===== The records
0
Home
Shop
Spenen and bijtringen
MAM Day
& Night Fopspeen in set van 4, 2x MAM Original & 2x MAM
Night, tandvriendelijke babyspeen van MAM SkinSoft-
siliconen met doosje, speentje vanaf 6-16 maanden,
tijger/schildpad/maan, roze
==========
Your instructions → Convert the lines of text in the records into a JSON list of strings, one string per line, leaving out any blank lines.

Response →
[
  "0",
  "Home",
  "Shop",
  "Spenen and bijtringen",
  "MAM Day",
  "& Night Fopspeen in set van 4, 2x MAM Original & 2x MAM",
  "Night, tandvriendelijke babyspeen van MAM SkinSoft-",
  "siliconen met doosje, speentje vanaf 6-16 maanden,",
  "tijger/schildpad/maan, roze"
]